Mirza et al. [26] presented the results of a study comparing the results of 1690 primary THAs, performed using the MIS anterior approach or the DL approach. The results showed that patients in the arm operated on by the MIS anterior approach had a shorter recovery period and better HHS scores in the short post-operative period. Similar results have been reported by other authors, comparing THA using the DAA (direct anterior approach) and the minimally invasive posterior approach [27]. They reported higher HHS scores at 8 weeks post-operatively compared to the group of patients operated on using the posterior approach, and a lower risk of wound healing complications. Rodriguez et al. [28] compared the DAA and posterior approach and showed the superiority of the DAA approach in the immediate post-operative period, related to recovery and mobility. In our study, we did not investigate the results of surgery in the short term after the operation; however, our results obtained in the medium follow-up period showed that good outcomes in THA using the anterior MIS approach, based on the clinical scores, may be maintained not only in the immediate post-operative period, as shown in the previously reported studies, but also in the medium term.
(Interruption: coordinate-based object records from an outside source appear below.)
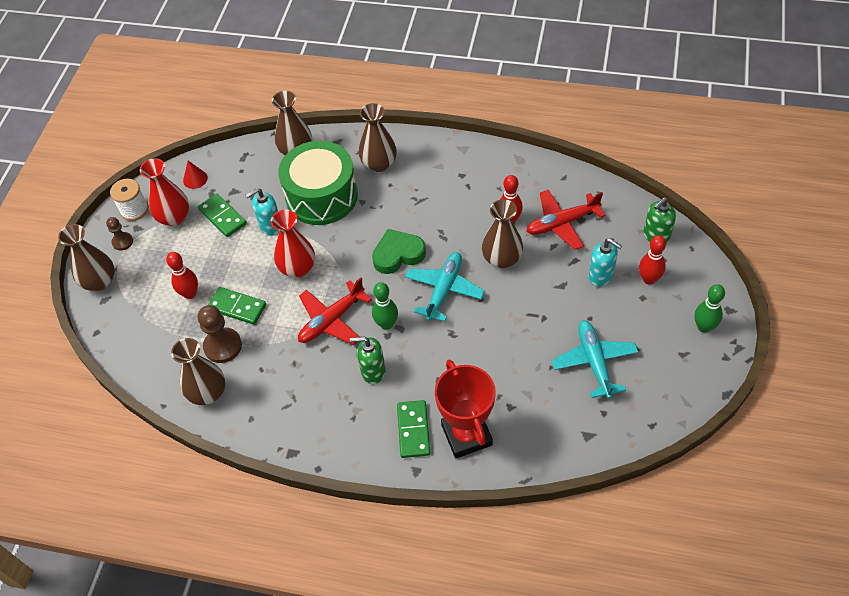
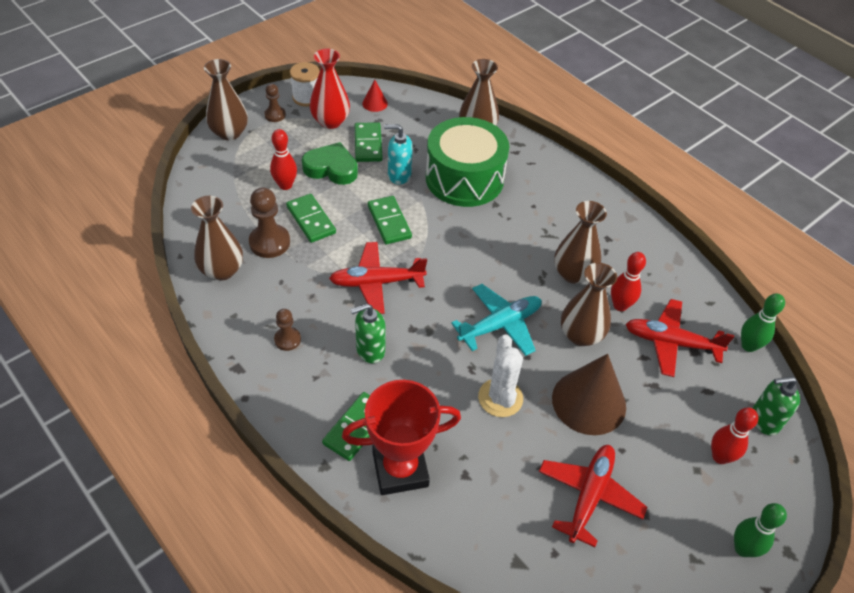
camera: 30 degrees right, 5 degrees down
red vase [271,210,315,278] -> green domino [368,196,412,244]
green soap dispenser [350,336,386,384] -> green soap dispenser turned 60 degrees counterclockwise [351,303,385,363]
brown vase [359,103,397,172] -> brown vase moved to [554,201,607,284]
green heart [372,229,426,274] -> green heart moved to [302,142,358,185]
green bowling pin [372,282,398,330] -> green bowling pin moved to [741,293,785,352]
red trophy [435,360,496,458] -> red trophy turned 60 degrees clockwise [342,380,461,495]
turquoise plane [552,320,638,399] -> red plane [539,445,648,547]
turquoise soap dispenser [589,238,622,286] -> none
none -> brown pawn [274,309,301,351]
none -> white cactus [478,334,523,417]
none -> brown cone [552,354,626,435]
The most significant limitation of this study is its retrospective nature, and thus no randomization of approach applied for each patient. Furthermore, a large group of patients has not been evaluated at an FU visit (60.1%). It should be emphasized that WJ was the standard approach used at our department for many years, whereas the MIS approach was introduced in 2009. It is therefore possible that the slightly worse results in terms of the frequency of ossification were related to the learning curve. The impact of the learning curve on THA has been previously suggested in the literature [29, 30].
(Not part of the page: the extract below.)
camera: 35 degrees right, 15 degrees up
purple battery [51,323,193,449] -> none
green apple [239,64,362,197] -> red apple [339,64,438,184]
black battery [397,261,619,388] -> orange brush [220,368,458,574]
The advantages of this study include a large population and the detailed method of data collection at the FU visit. According to the authors’ knowledge, this is also one of the few available studies comparing the incidence of HO for the anterior MIS and WJ approaches. Thus we believe that the results may be helpful to other clinicians in making preoperative plans and decisions.
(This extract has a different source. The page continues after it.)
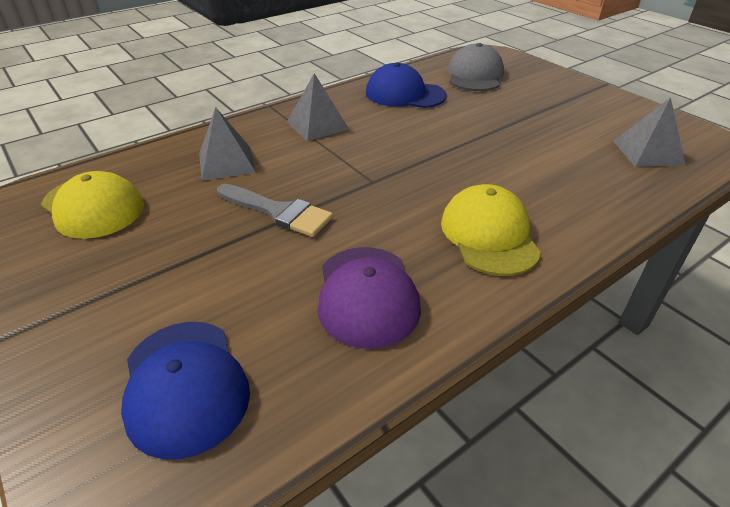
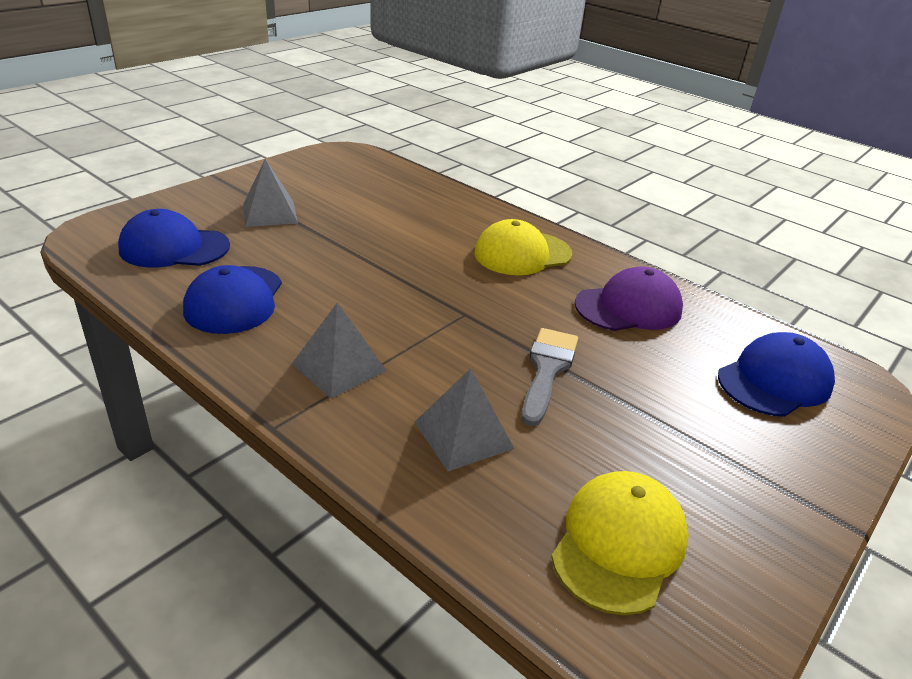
camera: 105 degrees left, 5 degrees down
grey cap [448,43,504,91] -> blue cap [118,209,230,267]
grey pyramid [614,97,686,167] -> grey pyramid moved to [243,159,298,227]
In conclusion, the frequency of heterotopic ossification was slightly higher in the anterior MIS approach compared to the WJ approach, but the difference was not statistically significant (p > 0.05). Considering only patients with ossification, higher grades of HO were noted in the WJ approach. However, the differences were not statistically significant (p > 0.05). The MIS approach was associated with better clinical and functional outcomes according to results of all clinical scales applied, except VAS.